Euro zone inflation hits new peak, deepening ECB’s dilemma

  • Inflation reaches 7.5%
  • The peak could be months away
  • Bundesbank demands tighter coverage
  • ECB should take its time, chief economist says
  • Progress close to stagnation in the first half of the year

FRANKFURT, April 1 (Reuters) – Eurozone inflation jumped to 7.5 percent in March, hitting another record high, with months still before its peak, putting the European central financial institution under strain to control runaway costs at the same time as progress slows sharply.

The progress in buyer value within the 19 countries sharing the euro accelerated from 5.9% in February, Eurostat said on Friday, well above the expected 6.6%, as the conflict in Ukraine and sanctions against Russia pushed the costs of gasoline and pure gasoline to record levels.
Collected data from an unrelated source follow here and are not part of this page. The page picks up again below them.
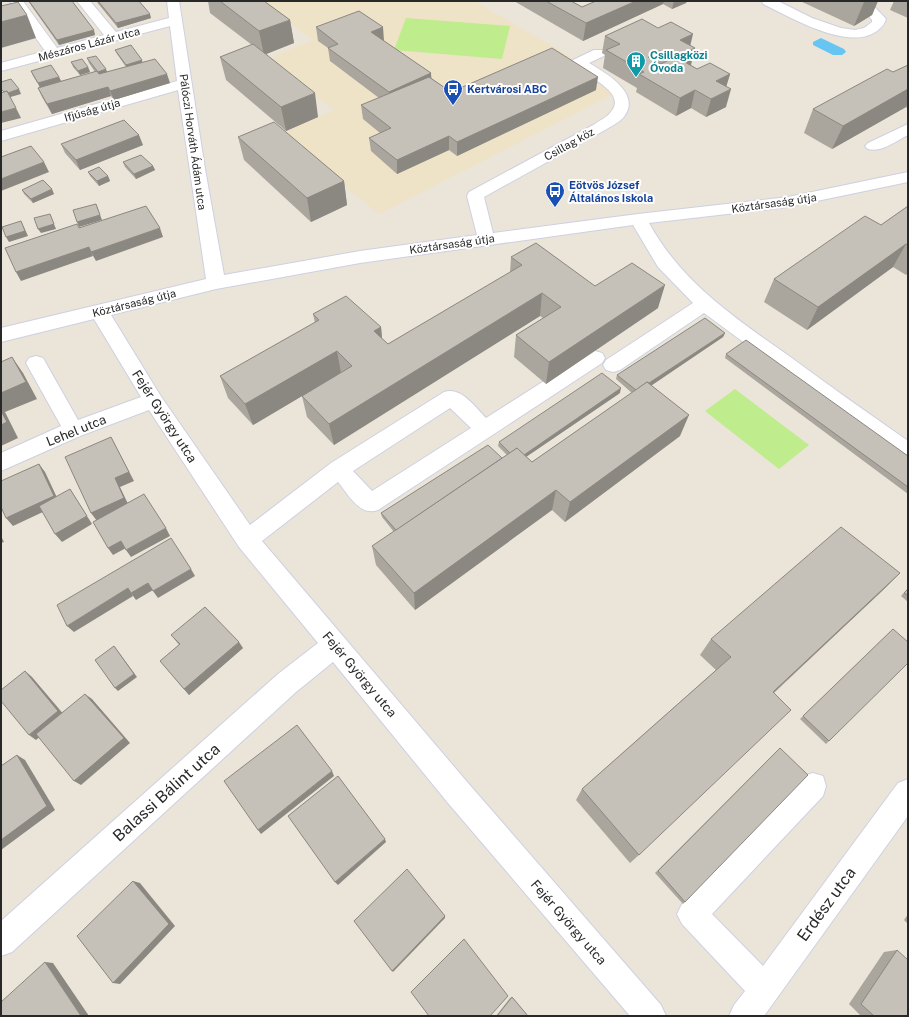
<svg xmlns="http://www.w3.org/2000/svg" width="909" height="1017" font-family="'Public Sans',sans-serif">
<rect width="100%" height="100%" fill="#ebe4d8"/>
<polygon fill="#eee3c7" points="258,1 474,1 625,88 379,214 280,134 334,110 270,62 275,55 314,40"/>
<g fill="#bfec8d">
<polygon points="406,18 510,26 502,59 394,50"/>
<polygon points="735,389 809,445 779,469 705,411"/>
</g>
<polygon fill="#66c5f2" points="821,38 844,49 846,52 842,55 833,55 813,45 813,42"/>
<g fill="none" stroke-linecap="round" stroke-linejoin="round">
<g stroke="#ced0e2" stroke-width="2">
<g id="minor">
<path d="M10,1H23L57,48L104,35L77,1H90L116,32L169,18L167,1H179L205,169L224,275L360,251L477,235L467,196L469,192L595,124C600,120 606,118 610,113C631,91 579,74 571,63L573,60L594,50H604L606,53L604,56L589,63C606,73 643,94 623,118C618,123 611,126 605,130L484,197L493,233L638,214L788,197L908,172V182L788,207L649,223C681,282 735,318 789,356C828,385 868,413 908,441V460L901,458L704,313L620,370L613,372L606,370L603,365L606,360L693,303L658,267L633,225L360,263L216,289L111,315L160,395L250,525L331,463L444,392C461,386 475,407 486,418L588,353L595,351L602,353L605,358L602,363L378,510C360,517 348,494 338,482L262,541L468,783L661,1005L666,1016H630L448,803L333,662L296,692L12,952L1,956V921L278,674L318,643L239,547L149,410L80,436L1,471V453L61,426L26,363L29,358L36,356L43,358L78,420L141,397L94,319L1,342V328L206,279L178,90L1,141V131L177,81L170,26L1,71V63L45,51ZM450,408L471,428L372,491L353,471Z"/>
<path d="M762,1H778L812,18L841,28L855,30L864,28L872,22V20L858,3L859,1H869L886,19C884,25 882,27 877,31C849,52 790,17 763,4Z"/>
<path d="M908,124V135C896,141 881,153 868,149L865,146L868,143Z"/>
<polygon points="813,773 823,776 826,786 823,796 712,914 763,966 898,783 908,779 908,816 764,1016 729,1016 734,1005 745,991 682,924 677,914 682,904 803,776"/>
</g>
</g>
<use href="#minor" fill="#fff" fill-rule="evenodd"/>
</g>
<g fill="#aaa69e">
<polygon points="28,1 72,1 95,35 59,45"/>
<polygon points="96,1 139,1 151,18 118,28"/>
<polygon points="208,1 264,1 290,20 294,43 265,54 318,117 286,131 226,80 220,57 252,45 210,13"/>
<polygon points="514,1 571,1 582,7 596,1 687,1 686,3 672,9 663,4 583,41"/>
<polygon points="800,1 878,1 872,15 854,26"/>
<polygon points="894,1 908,1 908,18 890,10"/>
<polygon points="316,27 384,41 431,73 431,78 451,92 596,90 457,156 449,150 397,174 371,151 369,138 380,133 363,119 361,105 379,98 330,61 328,48 318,41"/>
<polygon points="605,36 690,45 691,65 697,69 730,74 726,86 726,107 706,117 691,108 676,116 636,92 637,88 603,68 605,55 602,53"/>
<polygon points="115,50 142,62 170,83 114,100 111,96 52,114 42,97 38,88 40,87 33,76 31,71 59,77 61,81 95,72 89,63 87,58 107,72 126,67 117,54"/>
<polygon points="71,62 88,67 90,72 80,75 73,67"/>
<polygon points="908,65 908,109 906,107 832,149 804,133 813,109 893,72"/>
<polygon points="238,137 344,181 347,205 311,222 244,160"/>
<polygon points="61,144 143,145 80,170 65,153"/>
<polygon points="123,162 153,166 155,170 136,179 125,167"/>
<polygon points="88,172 108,176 110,181 99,186 90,176"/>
<polygon points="22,190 54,194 33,203 24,194"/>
<polygon points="908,206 908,273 906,275 893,267 807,330 764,302 774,279 881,225"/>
<polygon points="511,257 595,286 658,308 546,384 514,357 516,335 543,318 540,316 334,445 307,417 302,396 253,425 228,398 220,376 315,323 313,314 381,327 382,339 388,344 510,273"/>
<polygon points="725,333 723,337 651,385 680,436 565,522 552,510 415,610 376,565 372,546 394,532 382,517 381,513 502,458 507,455 498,446 499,442 620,393 526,457 532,462 632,393 616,379 617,375"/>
<polygon points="726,354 908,456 908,494 725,358"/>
<polygon points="900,573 882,591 774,693 639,855 630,863 576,800 582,789 716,670 700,655 711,639"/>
<polygon points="908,588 908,602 901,596"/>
<polygon points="893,629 829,741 826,744 800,719"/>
<polygon points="171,635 243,648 189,695 160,661 179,645"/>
<polygon points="780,748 685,902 683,904 655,873"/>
<polygon points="908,914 908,924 904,920"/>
<polygon points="897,950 908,1016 861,1016 849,1004 884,952"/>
<polygon points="512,997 528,1016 496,1016 510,998"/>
</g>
<g fill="#8b8781">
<polygon points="636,1 664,1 663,4 583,41 586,23"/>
<polygon points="674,1 687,1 686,3 672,9"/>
<polygon points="866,1 878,1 872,15 854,26 864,2"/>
<polygon points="150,14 151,18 118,28 116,23"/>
<polygon points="27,15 36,38 1,48 1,22"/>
<polygon points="290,20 294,43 264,55 259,31"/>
<polygon points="383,27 384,41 372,45 371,32"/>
<polygon points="94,30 95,35 59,45 57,40"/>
<polygon points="693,34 689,51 695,48 691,65 672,74 680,40"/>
<polygon points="660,51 657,68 648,57"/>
<polygon points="142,60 143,65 128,69 126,65"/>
<polygon points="88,67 90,72 80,75 78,71"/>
<polygon points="106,69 108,74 99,77 98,72"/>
<polygon points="431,73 432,87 390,105 389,92"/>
<polygon points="167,74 170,83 114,100 110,91"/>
<polygon points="730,74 725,91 716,81"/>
<polygon points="59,77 61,81 40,88 38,83"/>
<polygon points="598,77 596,90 457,156 457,142"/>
<polygon points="108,87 111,96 52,114 47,104"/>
<polygon points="19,89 21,94 7,98 4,94"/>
<polygon points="731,89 726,107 706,117 711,99"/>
<polygon points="908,89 908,103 906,107 832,149 843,126"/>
<polygon points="695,90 691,108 676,116 680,98"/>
<polygon points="315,93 318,117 286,131 281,107"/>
<polygon points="16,108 21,118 1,123 1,112"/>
<polygon points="139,135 143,145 80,170 76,160"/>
<polygon points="449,136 449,150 397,174 397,160"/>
<polygon points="44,162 49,172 1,191 1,179"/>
<polygon points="153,166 155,170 136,179 134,174"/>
<polygon points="108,176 110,181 99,186 97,181"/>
<polygon points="344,181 347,205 311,222 307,198"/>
<polygon points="52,189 54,194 33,203 31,199"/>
<polygon points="96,204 102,220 79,227 77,222"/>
<polygon points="50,214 56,229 41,233 38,229"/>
<polygon points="21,221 28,236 9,242 6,237"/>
<polygon points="160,228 163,237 96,261 91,252"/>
<polygon points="906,244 893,267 807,330 818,307"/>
<polygon points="89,247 93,256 21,281 16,272"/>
<polygon points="665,285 658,308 546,384 549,362"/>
<polygon points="542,293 540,316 334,445 329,424"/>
<polygon points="381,327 383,350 374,331"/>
<polygon points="725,333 723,337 636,396 637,391"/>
<polygon points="337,351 341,373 253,425 245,404"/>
<polygon points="12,357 23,373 37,399 5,412 18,438 1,446 1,393"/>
<polygon points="621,388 620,393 517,463 518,459"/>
<polygon points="689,415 680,436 565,522 570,502"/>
<polygon points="111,437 134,481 120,487 129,506 97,521 91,513"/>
<polygon points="39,464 45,472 60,504 13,526 6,518"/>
<polygon points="70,489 92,524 62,542 55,534"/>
<polygon points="556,490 552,510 415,610 414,593"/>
<polygon points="166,528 170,536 131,557 126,550"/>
<polygon points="1,536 4,542 1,543"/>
<polygon points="121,541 126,548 113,555 108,548"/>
<polygon points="191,569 195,576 158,598 153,591"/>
<polygon points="900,573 882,591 759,706 773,692"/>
<polygon points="148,583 153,590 136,600 131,593"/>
<polygon points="128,588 133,596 74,632 67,626"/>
<polygon points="239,642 243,648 189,695 184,689"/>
<polygon points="114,646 137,677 118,691 115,688"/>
<polygon points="25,671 32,677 65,716 36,740 29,735"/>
<polygon points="85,694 92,699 130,743 81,785 74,781"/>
<polygon points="17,755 25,760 55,810 1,850 1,840"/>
<polygon points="332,771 334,776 261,834 258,830"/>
<polygon points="385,839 386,842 338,885 335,882"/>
<polygon points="133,881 140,883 175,926 120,984 113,983"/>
<polygon points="445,916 445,918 393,972 392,971"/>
<polygon points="45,962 53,963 89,1016 81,1016"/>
</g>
<g fill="#c6c1b8" stroke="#8b8781" fill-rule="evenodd">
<polygon points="29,1 72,1 94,30 57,40"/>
<polygon points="98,1 139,1 150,14 116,23"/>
<polygon points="220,1 264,1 290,20 259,31"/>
<polygon points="546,1 571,1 582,7 596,1 636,1 586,23"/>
<polygon points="18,2 27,15 1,22 1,6"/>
<polygon points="359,11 383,27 371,32 431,73 389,92 328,48 338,44 316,27"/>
<path d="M642,19L658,28L671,22L693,34L680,40L695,48L676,57L697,69L710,63L730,74L716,81L731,89L711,99L695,90L680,98L639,74L644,72L606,50L620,44L605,36ZM660,51L673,58L661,64L648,57Z"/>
<polygon points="253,44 315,93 281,107 220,57"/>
<polygon points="131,45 142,60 126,65 115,50"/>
<polygon points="552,48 598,77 457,142 449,136 397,160 369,138 391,128 361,105 429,77 451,92"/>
<polygon points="96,56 106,69 98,72 87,58"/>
<polygon points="82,59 88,67 78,71 71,62"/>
<polygon points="155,59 167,74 110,91 108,87 47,104 38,88 97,71 99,74"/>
<polygon points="51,65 59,77 38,83 31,71"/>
<polygon points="908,65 908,89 843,126 813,109 887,69 893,72"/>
<polygon points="11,79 19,89 8,93 7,91 4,92 1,89 1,82"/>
<polygon points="7,91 16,108 1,112 1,93"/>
<polygon points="124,120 139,135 76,160 61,144"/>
<polygon points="274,122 344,181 307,198 238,137"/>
<polygon points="31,146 44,162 1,179 1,157"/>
<polygon points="141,155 153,166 134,174 123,162"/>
<polygon points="99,167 108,176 97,181 88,172"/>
<polygon points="43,180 52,189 31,199 22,190"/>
<polygon points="96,204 100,215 77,222 73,210"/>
<polygon points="146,206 160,228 91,252 89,247 16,272 5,248 77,224 79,228"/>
<polygon points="908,206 908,245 906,244 818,307 774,279 865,216 881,225"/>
<polygon points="50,214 54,224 38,229 34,218"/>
<polygon points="21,221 25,231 6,237 2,227"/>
<polygon points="536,243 595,286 632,263 665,285 549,362 516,335 561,307 542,293 329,424 302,396 352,366 337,351 245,404 220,376 319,320 313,314 346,296 381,327 374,331 388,344 522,265 511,257"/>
<polygon points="705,318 725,333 649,383 647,382 636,390 617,375"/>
<polygon points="746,340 908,456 908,487 726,354"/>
<polygon points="12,357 26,382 1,393 1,362"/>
<polygon points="602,373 621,388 524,455 517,448 510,453 499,442"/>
<polygon points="647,382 689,415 570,502 556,490 414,593 372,546 517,448 532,462"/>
<polygon points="1,411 7,422 1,425"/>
<polygon points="111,437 129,472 115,478 124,498 91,513 65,457"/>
<polygon points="488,445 502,458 396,530 381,513"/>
<polygon points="39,464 54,496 6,518 1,507 1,481"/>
<polygon points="70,489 87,516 55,534 39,506"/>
<polygon points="144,494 166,528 126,550 121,541 108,548 93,522"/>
<polygon points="841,527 900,573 773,692 791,710 639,855 582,789 731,657 711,639"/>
<polygon points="171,538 191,569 153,591 148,583 131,593 128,588 67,626 57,605"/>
<polygon points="908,589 908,595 904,593"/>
<polygon points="205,607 239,642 184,689 160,661 180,644 171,635"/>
<polygon points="893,629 908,642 908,663 829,741 803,716"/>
<polygon points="114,646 134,674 115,688 95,660"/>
<polygon points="25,671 58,711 29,735 1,701 1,690"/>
<polygon points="85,694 124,738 74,781 36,734"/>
<polygon points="297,725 332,771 258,830 224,781"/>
<polygon points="780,748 808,775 685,902 658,871"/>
<polygon points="17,755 47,806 1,840 1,766"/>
<polygon points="338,776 385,839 335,882 288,816"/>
<polygon points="407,869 445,916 392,971 354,921"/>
<polygon points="133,881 169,924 113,983 77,936"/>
<polygon points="464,939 508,996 490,1016 429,1016 411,992"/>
<polygon points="897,950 908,960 908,1016 874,1016 861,1004"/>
<polygon points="45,962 81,1016 1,1016 1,1002"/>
<polygon points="512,997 528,1016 497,1016"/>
</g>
<defs>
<g id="building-pin" transform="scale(1)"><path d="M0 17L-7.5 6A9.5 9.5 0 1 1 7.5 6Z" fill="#0f9aa8" stroke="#fff"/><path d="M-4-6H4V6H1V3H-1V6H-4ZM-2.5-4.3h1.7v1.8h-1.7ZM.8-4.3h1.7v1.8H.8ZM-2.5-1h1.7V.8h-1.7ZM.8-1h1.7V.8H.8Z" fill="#fff"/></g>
<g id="bus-pin" transform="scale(1)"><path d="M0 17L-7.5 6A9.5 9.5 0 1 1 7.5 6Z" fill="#1a4fb4" stroke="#fff"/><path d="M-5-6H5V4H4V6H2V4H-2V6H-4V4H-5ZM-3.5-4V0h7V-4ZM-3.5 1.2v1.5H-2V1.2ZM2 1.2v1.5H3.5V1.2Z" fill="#fff"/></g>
</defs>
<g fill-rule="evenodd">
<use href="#building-pin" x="636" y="61"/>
<use href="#bus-pin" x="453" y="89"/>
<use href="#bus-pin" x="555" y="191"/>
</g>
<g text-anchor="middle" stroke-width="4" stroke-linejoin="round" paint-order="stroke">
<g font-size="11" fill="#282828" stroke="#fff">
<text transform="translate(89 44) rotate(-15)" y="4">Mészáros Lázár utca</text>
<text transform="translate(92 110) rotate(-16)" y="4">Ifjúság útja</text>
<text transform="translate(193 142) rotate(82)" y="4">Pálóczi Horváth Ádám utca</text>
<text transform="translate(569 144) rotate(-29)" y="4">Csillag köz</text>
<text transform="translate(774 203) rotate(-8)" y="4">Köztársaság útja</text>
<text transform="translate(452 244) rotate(-8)" y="4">Köztársaság útja</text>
<text transform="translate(134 303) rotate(-14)" y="4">Köztársaság útja</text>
</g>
<g font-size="11" font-weight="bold" fill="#0d838f" stroke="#fff" text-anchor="start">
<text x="650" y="59">Csillagközi<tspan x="650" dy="13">Óvoda</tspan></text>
</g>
<g font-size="11" font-weight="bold" fill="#164399" stroke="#fff" text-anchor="start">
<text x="467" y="93">Kertvárosi ABC</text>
<text x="569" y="189">Eötvös József<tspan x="569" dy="13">Általános Iskola</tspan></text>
</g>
<g font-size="13" fill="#282828" stroke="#fff">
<text transform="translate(165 416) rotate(57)" y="5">Fejér György utca</text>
<text transform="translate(76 430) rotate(-22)" y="5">Lehel utca</text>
<text transform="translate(360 674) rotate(50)" y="5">Fejér György utca</text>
<text transform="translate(569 922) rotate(49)" y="5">Fejér György utca</text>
</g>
<g font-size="16" fill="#282828" stroke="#fff">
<text transform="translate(166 792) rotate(-42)" y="6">Balassi Bálint utca</text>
<text transform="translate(826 904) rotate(-54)" y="6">Erdész utca</text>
</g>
</g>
<rect width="909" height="1017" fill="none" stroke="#282828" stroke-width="4"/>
</svg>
Although power was the main culprit, inflation in the costs of meals, suppliers and solid items exceeded the ECB’s 2% target, further proof that the progress of value is increasingly broad and is never simply a mirror image of expensive oil.

Register now for FREE and unlimited admission to

As the ECB had consistently underestimated inflation over the previous year, the decision will come as a shock to policymakers, some of whom are already calling for stricter hedging to prevent excessive gains in value from becoming entrenched.

“The inflation figures communicate by themselves,” Joachim Nagel, president of the German Bundesbank, said on Friday. “Financial coverage should not pass up the opportunity for well-timed countermeasures.”

The governors of the central financial institutions of Austria and the Netherlands have already talked about fee hikes this year, fearing that the rapid progress in value will become widespread, an argument supported by the underlying knowledge of Friday’s launch.

Inflation, excluding risky meals and petrol costs, closely monitored by the ECB, rose to 3.2% from 2.9%, while a narrower measure additionally excluding alcohol and tobacco products rose to three.0% from 2.7%.

Any increase in Russian gasoline prices would also quickly fuel prospects, increasing costs at the same time that governments are implementing subsidy measures to offset the value.

Philip Lane, the ECB’s chief economist, acknowledged that inflation could be very excessive, but said there were opposing forces at work and that the eurozone’s central financial institution should take its time analyzing the information.

“We have the power shock, the outlook for second-round results, pushing inflation higher,” Lane told CNBC

“However, the weakening of sentiment, the truth that real incomes will suffer with excessive electricity costs, especially over a one- to two-year horizon, could have a detrimental effect on the inflation outlook.”


All of which leaves the ECB with an awkward hedging dilemma.

Its important activity is to bring inflation to 2%, but a tightening of coverage now would risk crushing a financial system already reeling from the fallout of the conflict in its neighbor and the persistent influence of the COVID-19 pandemic.

The ECB believes that progress in the first quarter was constructive, but barely, while progress in the second quarter could be close to zero, as excessive electricity costs are hurting consumption and business financing.

Excessive energy costs have historically been a brake on progress and can therefore really weigh on inflation as soon as the rapid peak passes, increasing the chances that the progress in value will later fall below the target.

However, the ECB can hardly ignore excessive inflation, especially because it says that the height remains at three to 4 months.

The eurozone labor market is the most tense it has been in a long time, so wage inflation, a prerequisite for robust customer inflation, is already in the pipes. And the ECB’s inaction would also increase inflation expectations, which would make the progress of value even more eternal.

The possible compromise could be that the financial institution tightens financial coverage this year, but in the smallest increments.

The markets are actually assessing the 60 basic factors of the fee hikes by the top of the year, but policymakers have been very cautious, not a single one calling for strikes so far.

The danger, however, is that strong inflationary surprises could push the ECB to tighten further shortly and catch up in a while.

Register now for FREE and unlimited admission to

Reporting by Balazs Koranyi; Editing by Catherine Evans

Our Requirements: The Thomson Reuters Belief Rules.

Sharing is caring!

Leave a Reply

Your email address will not be published.